Primeira CPI contra o MST foi instalada após Lula usar boné do movimento

Vinte anos atrás, com aval de parlamentares da oposição, o requerimento de instalação de uma CPI mista que mirava o MST foi lido um dia após Lula posar para fotos com um boné do movimento. Formada por 24 senadores e deputados federais, a comissão, chamada de CPMI da Terra, prometia investigar “ações ilícitas, com sucessivas e violentas invasões de terras”.  

“Já devo ter tirado umas 200 fotos com chapéu do MST na cabeça: vou continuar pondo”, rebateu Lula à época, que cumpriu a promessa, posando com boné do MST inclusive durante a campanha eleitoral que lhe rendeu o terceiro mandato. O acessório, aliás, virou moda entre políticos e militantes de esquerda, além de fonte de renda para o movimento social.

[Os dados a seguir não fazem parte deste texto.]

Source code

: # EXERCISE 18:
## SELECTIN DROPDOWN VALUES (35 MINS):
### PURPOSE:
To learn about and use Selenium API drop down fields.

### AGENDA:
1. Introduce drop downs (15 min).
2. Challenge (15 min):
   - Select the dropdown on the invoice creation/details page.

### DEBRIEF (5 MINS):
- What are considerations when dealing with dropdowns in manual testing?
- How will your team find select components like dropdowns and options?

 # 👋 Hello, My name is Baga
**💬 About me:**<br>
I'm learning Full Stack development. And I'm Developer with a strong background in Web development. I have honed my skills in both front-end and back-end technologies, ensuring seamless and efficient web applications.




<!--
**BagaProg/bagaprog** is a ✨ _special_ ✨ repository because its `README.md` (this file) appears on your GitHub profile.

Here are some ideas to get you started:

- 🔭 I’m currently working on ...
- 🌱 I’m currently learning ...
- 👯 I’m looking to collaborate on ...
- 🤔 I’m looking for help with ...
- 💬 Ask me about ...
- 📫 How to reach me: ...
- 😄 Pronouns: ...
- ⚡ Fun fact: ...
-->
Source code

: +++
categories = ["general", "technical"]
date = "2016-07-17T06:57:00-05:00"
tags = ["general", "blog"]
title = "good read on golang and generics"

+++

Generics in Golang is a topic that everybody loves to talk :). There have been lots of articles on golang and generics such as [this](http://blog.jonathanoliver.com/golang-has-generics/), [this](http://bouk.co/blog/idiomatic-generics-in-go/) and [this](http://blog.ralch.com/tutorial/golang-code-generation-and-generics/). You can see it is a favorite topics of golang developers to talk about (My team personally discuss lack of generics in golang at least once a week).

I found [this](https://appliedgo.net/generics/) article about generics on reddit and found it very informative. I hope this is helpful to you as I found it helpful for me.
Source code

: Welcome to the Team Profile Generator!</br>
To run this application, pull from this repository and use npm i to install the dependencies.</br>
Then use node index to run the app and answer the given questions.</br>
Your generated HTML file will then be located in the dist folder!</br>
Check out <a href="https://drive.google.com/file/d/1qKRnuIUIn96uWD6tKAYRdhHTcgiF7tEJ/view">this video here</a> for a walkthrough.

A comissão visitou nove estados, realizou 43 audiências públicas, tomou 125 depoimentos, quebrou o sigilo bancário de 21 pessoas e reuniu uma documentação que chega a 75 mil páginas. Os trabalhos foram encerrados em 29 de novembro de 2005, dois anos após a sua instalação. 

A maioria rejeitou o relatório do deputado João Alfredo (PSOL-CE), aliado ao movimento e do governo Lula, e aprovou o substitutivo do então deputado Abelardo Lupion (PFL-PR), que classificou a invasão de propriedade de “ato terrorista”. Posteriormente, o parlamentar recuou, mas manteve no texto uma série de projetos de lei que criminalizam os sem-terra. Contudo, ninguém acabou indiciado em função do documento aprovado.

Desde então, o PFL virou DEM. Já Abelardo Lupion deixou um herdeiro na política. Ele é pai do deputado federal e presidente da Frente Parlamentar Agropecuária (FPA), Pedro Lupion (PP-PR), um dos principais articuladores da atual CPI do MST, que tem Ricardo Salles, ex-ministro do Meio Ambiente de Bolsonaro e aliado dos ruralistas, como relator.

Segunda CPI foi liderada por Onyx Lorenzoni, mas também não teve sucesso contra o MST

Em 2009, o Congresso instalou a segunda comissão para investigar o MST. O autor do requerimento foi Onyx Lorenzoni (DEM-RS), que nove anos depois seria ministro de Jair Bolsonaro (PL) – assim como o ex-presidente, Lorenzoni  foi derrotado nas urnas em 2022, quando tentou ser governador do Rio Grande do Sul. 

A comissão foi instalada com o objetivo de colocar uma lupa sobre os repasses de dinheiro público ao movimento social. Ao contrário da atual, essa CPI teve como relator um aliado de Lula e do MST, o deputado federal Jilmar Tatto (PT-SP) – Onix era o vice-presidente da comissão. 

Ela foi encerrada após um ano e meio após a instalação, sem qualquer efeito prático e mesmo com mais de 100 requerimentos em pauta. Tatto alegou que a maioria dos requerimentos era ilegal e fugia ao objeto da CPI. Ele ainda acusou a oposição de ter abandonado a CPI e disse que a comissão não serviu nem como palanque para os integrantes.